Apr 23, 2011 11:21 GMT  ·  By

I have just mastered a corner in Need for Speed: Shift 2 Unleashed, which means I got a bit of extra experience for my driver, got a bit closer to the next level and also turned a section of the track I am currently racing on green from drab gray.

A few hours later I will hear a little ding and a gold-covered announcement will pop up announcing the level I have reached, the amount of extra money I can now spend on cars and upgrades (can be read as “equipment”), the cosmetic changes I can make to vehicles and the new events I can take part in.

Does this sound like role-playing game yet (and, yes, I know that the answer very much depends on one's internal definition of what makes the genre)?

Shift 2 Unleashed is a racing game, make no mistake, one that is tough to master and offers quite a few cars to try out and a lot of tracks on which one can get outfoxed by enemies.

There are no parties here and no new skills to actually acquire, yet there's a clear sense that the developers are interested in making the sense of inhabiting a character and his development one of the main carrots that push the player forward in Shift 2 Unleashed.

But it's also a racing game which borrows from the space of computer-based role-playing game quietly yet heavily, but in a quiet way that also seems to be popping up in first-person shooters in the last few years.

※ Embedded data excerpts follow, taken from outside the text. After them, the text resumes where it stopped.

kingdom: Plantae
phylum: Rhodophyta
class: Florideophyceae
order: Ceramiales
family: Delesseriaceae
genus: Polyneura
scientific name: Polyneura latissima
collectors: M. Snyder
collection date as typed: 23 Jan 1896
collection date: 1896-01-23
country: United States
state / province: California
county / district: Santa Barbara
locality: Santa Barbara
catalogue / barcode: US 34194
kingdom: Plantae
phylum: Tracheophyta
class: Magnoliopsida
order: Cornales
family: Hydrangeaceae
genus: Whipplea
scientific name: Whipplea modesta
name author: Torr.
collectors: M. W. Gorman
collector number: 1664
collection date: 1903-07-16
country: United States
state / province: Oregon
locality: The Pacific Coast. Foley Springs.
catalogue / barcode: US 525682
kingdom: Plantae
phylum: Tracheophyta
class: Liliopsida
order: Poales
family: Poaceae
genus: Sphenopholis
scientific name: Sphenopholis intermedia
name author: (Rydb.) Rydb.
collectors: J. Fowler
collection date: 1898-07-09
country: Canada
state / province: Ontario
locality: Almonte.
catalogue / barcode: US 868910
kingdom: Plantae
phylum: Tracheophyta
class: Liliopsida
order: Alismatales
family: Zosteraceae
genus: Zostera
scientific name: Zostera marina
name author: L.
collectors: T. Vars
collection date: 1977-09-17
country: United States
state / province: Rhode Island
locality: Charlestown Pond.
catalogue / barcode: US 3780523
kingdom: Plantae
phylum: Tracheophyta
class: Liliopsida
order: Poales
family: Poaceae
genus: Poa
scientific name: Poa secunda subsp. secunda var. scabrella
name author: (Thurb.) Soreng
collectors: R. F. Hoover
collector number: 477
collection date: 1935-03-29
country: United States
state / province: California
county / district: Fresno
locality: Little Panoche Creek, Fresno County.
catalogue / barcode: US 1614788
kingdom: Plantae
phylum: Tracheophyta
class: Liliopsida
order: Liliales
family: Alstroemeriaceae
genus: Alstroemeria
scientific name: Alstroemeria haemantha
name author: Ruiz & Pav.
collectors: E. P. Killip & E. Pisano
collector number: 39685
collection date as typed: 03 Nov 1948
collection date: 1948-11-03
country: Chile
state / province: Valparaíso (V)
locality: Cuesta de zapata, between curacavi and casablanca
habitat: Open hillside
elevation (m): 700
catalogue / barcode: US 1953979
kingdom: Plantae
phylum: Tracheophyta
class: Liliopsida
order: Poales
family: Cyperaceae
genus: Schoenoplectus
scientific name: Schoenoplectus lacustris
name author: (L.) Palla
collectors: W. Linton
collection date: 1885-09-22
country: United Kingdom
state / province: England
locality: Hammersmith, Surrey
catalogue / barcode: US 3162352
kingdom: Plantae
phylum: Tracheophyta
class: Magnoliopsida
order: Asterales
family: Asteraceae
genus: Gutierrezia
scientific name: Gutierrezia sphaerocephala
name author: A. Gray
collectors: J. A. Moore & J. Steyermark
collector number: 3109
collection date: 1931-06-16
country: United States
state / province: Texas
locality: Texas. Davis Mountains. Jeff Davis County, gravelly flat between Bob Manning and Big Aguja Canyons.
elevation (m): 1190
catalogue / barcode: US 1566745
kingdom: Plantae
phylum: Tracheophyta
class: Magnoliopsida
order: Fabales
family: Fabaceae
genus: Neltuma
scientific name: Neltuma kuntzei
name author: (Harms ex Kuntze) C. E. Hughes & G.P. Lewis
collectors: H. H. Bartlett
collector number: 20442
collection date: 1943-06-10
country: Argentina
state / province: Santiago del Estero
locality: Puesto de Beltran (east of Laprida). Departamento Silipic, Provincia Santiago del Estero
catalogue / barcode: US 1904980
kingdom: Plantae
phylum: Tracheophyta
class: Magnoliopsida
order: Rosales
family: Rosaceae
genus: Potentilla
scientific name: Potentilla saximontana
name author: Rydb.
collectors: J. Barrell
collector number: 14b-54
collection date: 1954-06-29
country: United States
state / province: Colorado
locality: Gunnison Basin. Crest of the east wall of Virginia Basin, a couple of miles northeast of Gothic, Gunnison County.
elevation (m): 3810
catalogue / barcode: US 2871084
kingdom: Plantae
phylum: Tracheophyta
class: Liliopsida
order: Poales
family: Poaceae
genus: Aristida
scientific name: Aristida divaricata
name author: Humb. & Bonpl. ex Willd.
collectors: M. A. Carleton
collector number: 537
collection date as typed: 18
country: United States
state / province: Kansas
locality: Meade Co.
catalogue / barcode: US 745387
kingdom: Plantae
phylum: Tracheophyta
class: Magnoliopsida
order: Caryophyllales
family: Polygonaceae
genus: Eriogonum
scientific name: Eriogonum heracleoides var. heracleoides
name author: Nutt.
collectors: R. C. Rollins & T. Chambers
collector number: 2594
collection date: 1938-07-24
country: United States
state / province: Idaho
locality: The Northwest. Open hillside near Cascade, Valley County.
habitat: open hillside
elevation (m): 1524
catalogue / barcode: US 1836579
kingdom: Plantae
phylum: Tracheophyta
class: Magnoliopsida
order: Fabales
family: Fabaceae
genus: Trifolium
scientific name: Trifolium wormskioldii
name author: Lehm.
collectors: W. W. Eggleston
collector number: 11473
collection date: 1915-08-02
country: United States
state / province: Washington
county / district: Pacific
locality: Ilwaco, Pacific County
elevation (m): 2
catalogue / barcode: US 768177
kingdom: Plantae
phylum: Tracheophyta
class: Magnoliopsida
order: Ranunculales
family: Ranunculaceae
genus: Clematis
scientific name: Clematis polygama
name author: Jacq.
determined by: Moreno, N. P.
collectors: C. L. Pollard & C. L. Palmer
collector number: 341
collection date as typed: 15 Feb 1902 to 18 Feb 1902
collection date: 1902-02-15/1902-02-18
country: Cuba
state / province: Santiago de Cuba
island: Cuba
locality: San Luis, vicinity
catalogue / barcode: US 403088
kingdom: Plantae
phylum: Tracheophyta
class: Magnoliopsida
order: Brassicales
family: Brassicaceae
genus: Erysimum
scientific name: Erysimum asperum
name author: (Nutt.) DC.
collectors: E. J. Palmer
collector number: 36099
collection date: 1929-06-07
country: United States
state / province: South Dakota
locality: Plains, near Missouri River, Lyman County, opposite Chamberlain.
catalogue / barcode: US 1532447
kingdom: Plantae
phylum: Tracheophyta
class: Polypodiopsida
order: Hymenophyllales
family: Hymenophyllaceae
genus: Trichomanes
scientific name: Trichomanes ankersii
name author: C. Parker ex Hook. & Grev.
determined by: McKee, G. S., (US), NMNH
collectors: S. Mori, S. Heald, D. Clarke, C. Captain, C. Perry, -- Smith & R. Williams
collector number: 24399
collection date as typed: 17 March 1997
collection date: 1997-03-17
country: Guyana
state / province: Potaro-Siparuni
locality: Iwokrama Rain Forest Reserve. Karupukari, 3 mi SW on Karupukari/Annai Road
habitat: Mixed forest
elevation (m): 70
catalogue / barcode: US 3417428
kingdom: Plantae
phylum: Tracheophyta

As developers and publishers are looking to get more people interested in their products, the fact that the main character and the player need to have a relation beyond simple control has become clearer and experience and leveling up are the best ways to express evolution, advancement and with them a depending bond.

I will never care for my Shift 2 Unleashed driver as I cared for my city elf rogue in Dragon Age: Origins, but his evolution makes me keep on playing a bit longer than I would otherwise.